Forest fires in the Northern Hemisphere that smoulder through the winter then reignite in the spring are associated with warmer summers and can account for up to one third of the total burn area, suggests a paper published in Nature. The findings may have implications for fire management policies.
Fires that can survive the cold and wet winters of boreal (Northern Hemisphere) forests are described as overwintering (or zombie) fires. Boreal forests, despite their high latitudes, present favourable conditions for overwintering fires with deep organic soil and a warming climate, but the extent of overwintering fires in these forests and their drivers remains unclear.
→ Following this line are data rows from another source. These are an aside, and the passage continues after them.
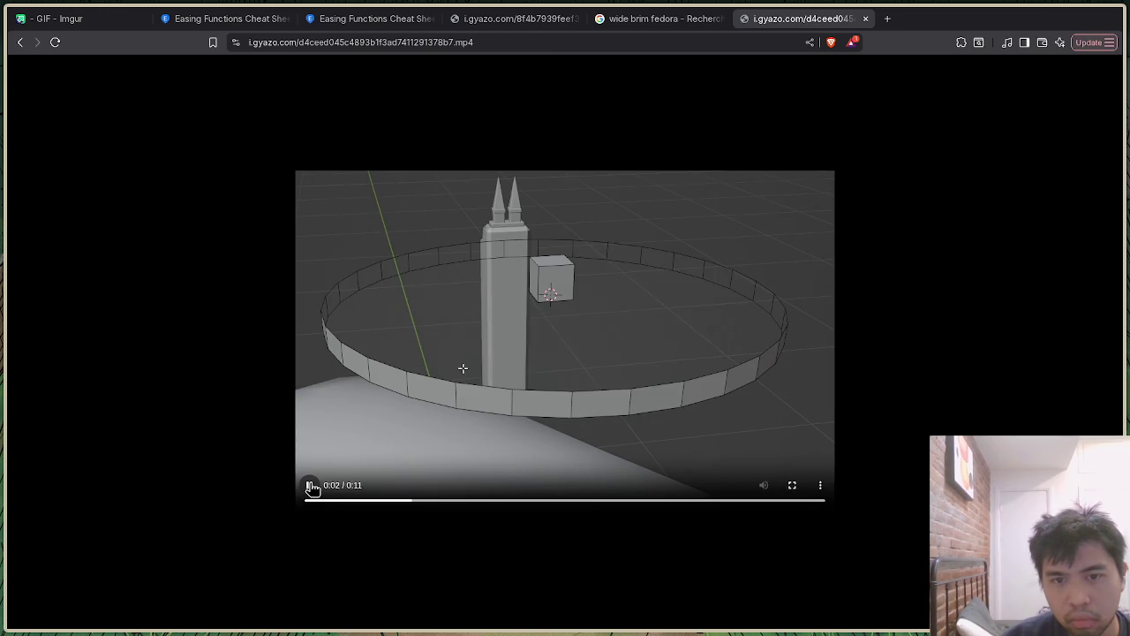
{"action": "left_click", "coordinate": [312, 485]}
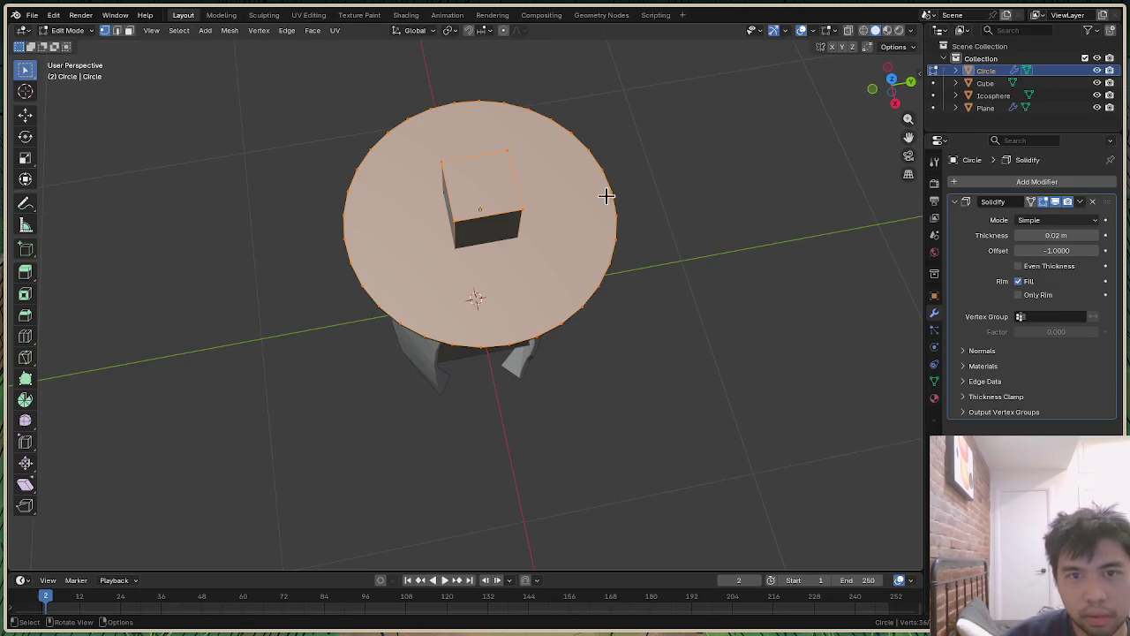
{"action": "key", "text": "alt+a"}
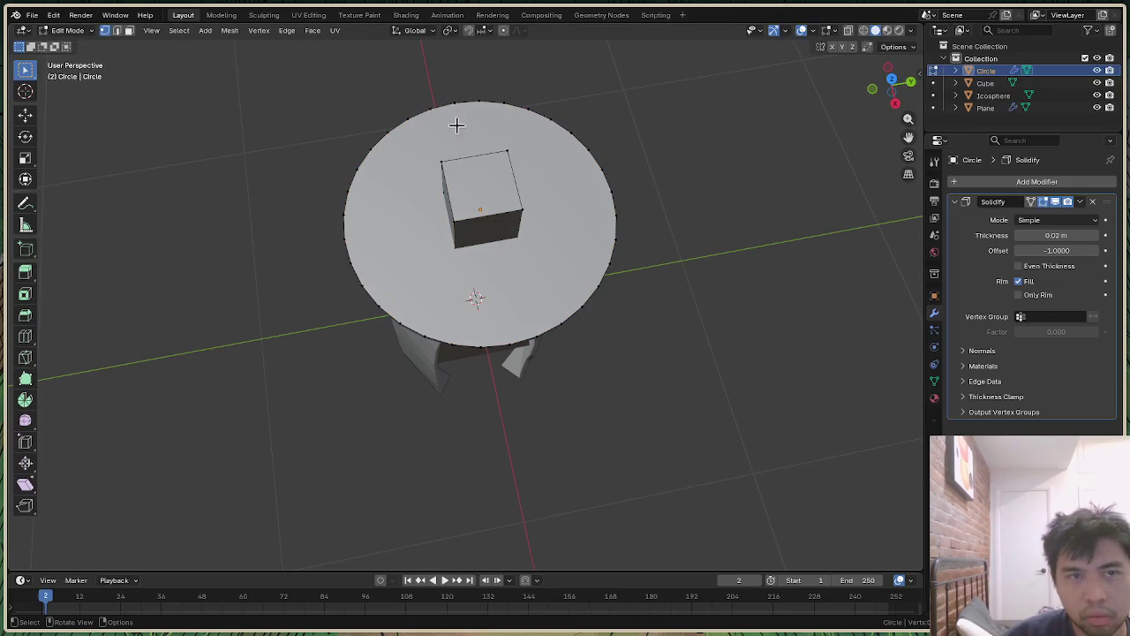
{"action": "key", "text": "3"}
{"action": "key", "text": "x"}
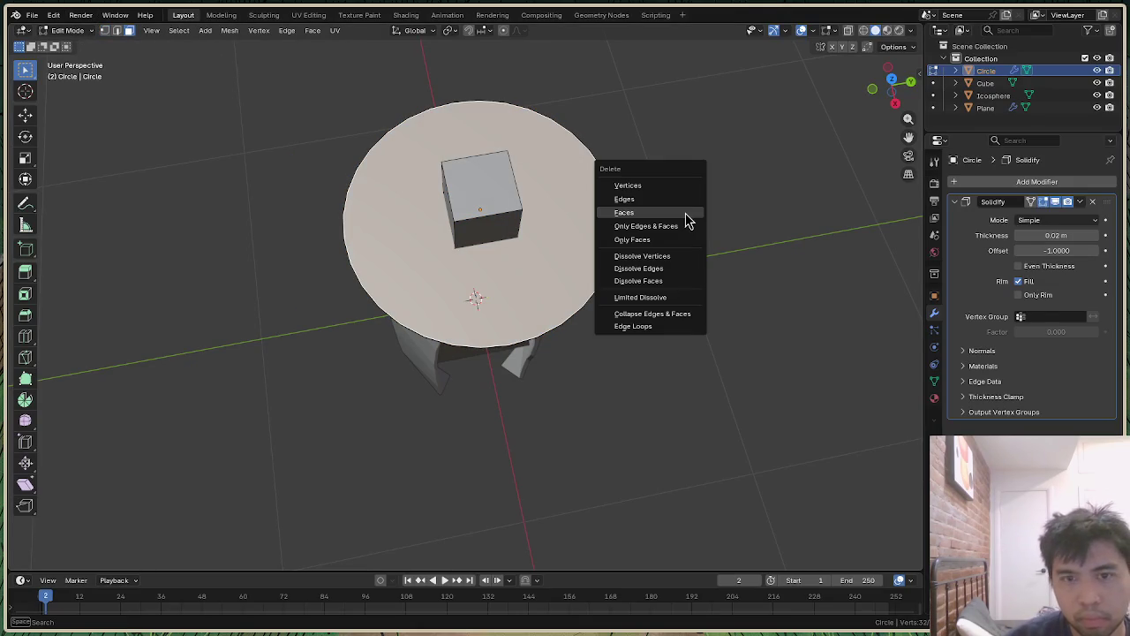
{"action": "left_click", "coordinate": [685, 213]}
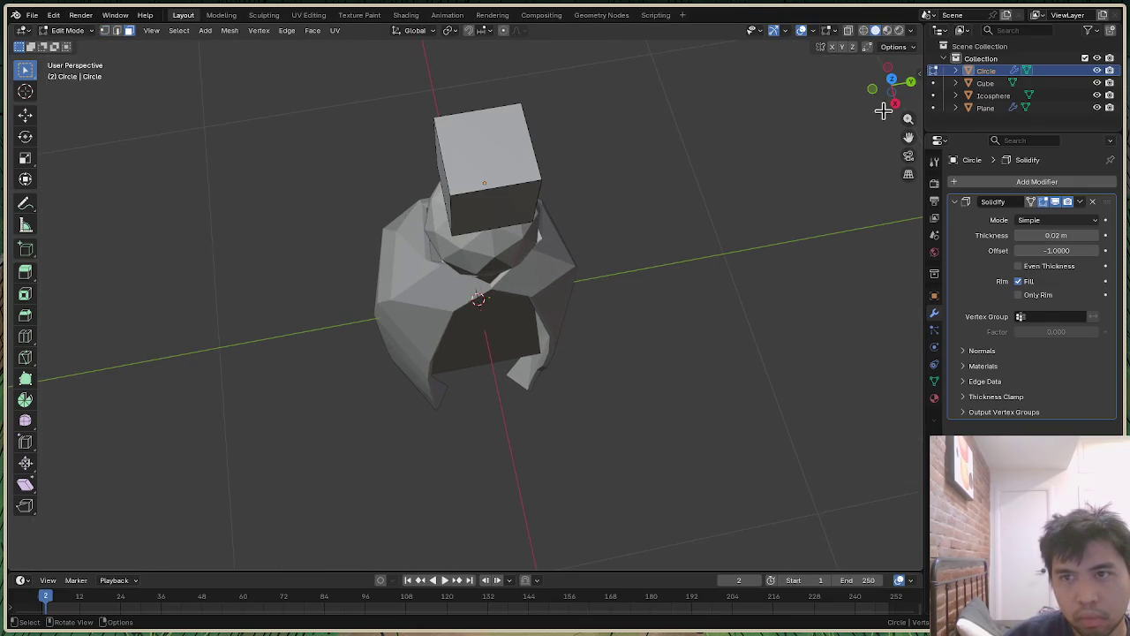
{"action": "mouse_move", "coordinate": [893, 83]}
{"action": "left_mouse_down"}
{"action": "mouse_move", "coordinate": [870, 53]}
{"action": "mouse_move", "coordinate": [747, 182]}
{"action": "left_mouse_up"}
Rebecca Scholten, Sander Veraverbeke and colleagues developed an algorithm to identify overwintering fires in Alaska, USA and the Northwest Territories, Canada from 2002–2018 using field and remote sensing data. They identified that overwintering fires were responsible for 0.8% of the total burned area over the study period, but this area varied in individual years and in one year was 38%. The authors found that overwintering fires were more likely following warmer summers. They suggest that warmer temperatures allow fires to burn deeper into the organic soil, which may help to sustain them over the winter.
The authors note that although overwintering fires are relatively rare in boreal forests, as climate change increases temperatures they may become more common. They suggest that early detection and suppression of these fires could contribute to cost savings for fire management agencies.